Zur Zeit erfordert die volle Nutzung der Flexibilität von SPIP noch, dass der Webmaster die SPIP-Tags kennt, um das Standardlayout zu überarbeiten. Im Gegensatz zu sehr starren Systemen wir PHPNuke, wo man Farben und Logos mit einem Klick ändern kann (viel mehr ist dann aber nicht drin, ohne großen Aufwand zu treiben), muss der SPIP-Webmaster ein rudimentäres Pseudo-HTML erlernen. Dann kann er aber auch so ziemlich alles machen, was er will.

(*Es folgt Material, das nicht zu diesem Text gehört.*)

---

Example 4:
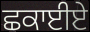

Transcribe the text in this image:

ਛਕਾਈਏ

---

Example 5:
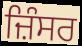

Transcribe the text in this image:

ਜ਼ਿੰਸਰ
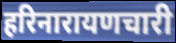
हरिनारायणचारी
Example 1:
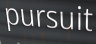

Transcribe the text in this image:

pursuit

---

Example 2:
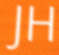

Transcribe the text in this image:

JH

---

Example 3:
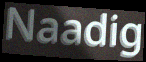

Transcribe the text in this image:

Naadig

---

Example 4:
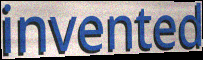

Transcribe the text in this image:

invented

SPIP wird mit einem vollständigen Satz von Skeletten und Navigationsmenüs geliefert. Sowie Sie Ihre ersten Inhalte eingegeben haben, ist Ihre Website online. Sie hat ein Standardlayout, das ein Webmaster nach Belieben anpassen oder durch ein eigenes Design ersetzen kann.

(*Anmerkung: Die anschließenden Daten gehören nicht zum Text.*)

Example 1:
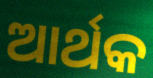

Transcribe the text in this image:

ଆର୍ଥକ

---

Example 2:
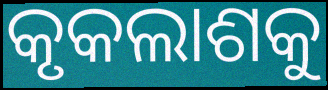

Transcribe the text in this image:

କୃକଲାଶକୁ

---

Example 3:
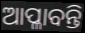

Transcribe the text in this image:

ଆପ୍ଳାବନ୍ତି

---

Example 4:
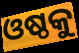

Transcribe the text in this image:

ଓଷ୍ଠକୁ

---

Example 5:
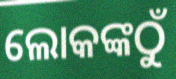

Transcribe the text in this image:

ଲୋକଙ୍କଠୁଁ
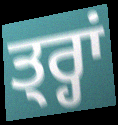
ਤ੍ਰ੍ਹਾਂ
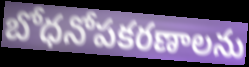
బోధనోపకరణాలను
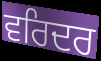
ਵਰਿਦਰ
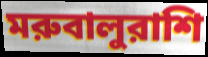
মরুবালুরাশি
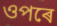
ওপৰে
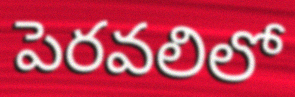
పెరవలిలో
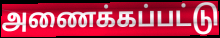
அணைக்கப்பட்டு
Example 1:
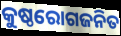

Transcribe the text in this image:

କୁଷ୍ଠରୋଗଜନିତ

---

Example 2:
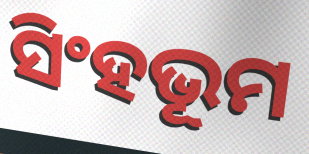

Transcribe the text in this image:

ସିଂହଭୂମ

In Zukunft wird es immer mehr fertige Layouts geben, aus denen jeder Webmaster mit minimalem Aufwand ein individuell gestaltetes Webdesign zusammen stellen kann. [5]

Beispiele

Die SPIP-Geschichte beginnt mit dem Webzine uZine2 (auf Basis des Codes dieser Website wurde das eigentliche SPIP entwickelt). Andere Sites unter SPIP sind Le Monde diplomatique undVacarme. [6]

weiter...

Wenn Sie Lust haben weiter zu machen und Ihr eigenes SPIP einzurichten, stehen Ihnen eine hilfreiche Dokumentation und die Erklärung der ersten Schritte in dieser Rubrik zur Verfügung. In den Mailing-Listen können Sie sich mit anderen Nutzern zu Fragen, Tipps und Tricks austauschen. Bis bald!

Anmerkungen

[1In dieser Übersetzung wird teilweise zu französischen Informationsquellen verlinkt, es gibt die wesentlichen Information jedoch bereits auf Deutsch in der Online-Hilfe von SPIP und die deutsche Entwickler-Dokumentation ist im Entstehen.

[2 Hier gibt es die deutsche Fassung der GPL

[3Erfahrungen mit deutschen Providern können in der Mailing-Liste spip-de@rezo.net ausgetauscht werden

[4siehe deutsche online-Hilfe

[5 Auf der Seite SPIP-Contrib stehen fertige Layoutentwürfe und etliche Zusatzmodule bereit.

[6 Die ersten deutsche Website unter SPIP war die Online-Zeitung sowieso. Die eingedeutschte und leicht überarbeitete Version von SPIP wurde als SPIP.DE veröffentlicht.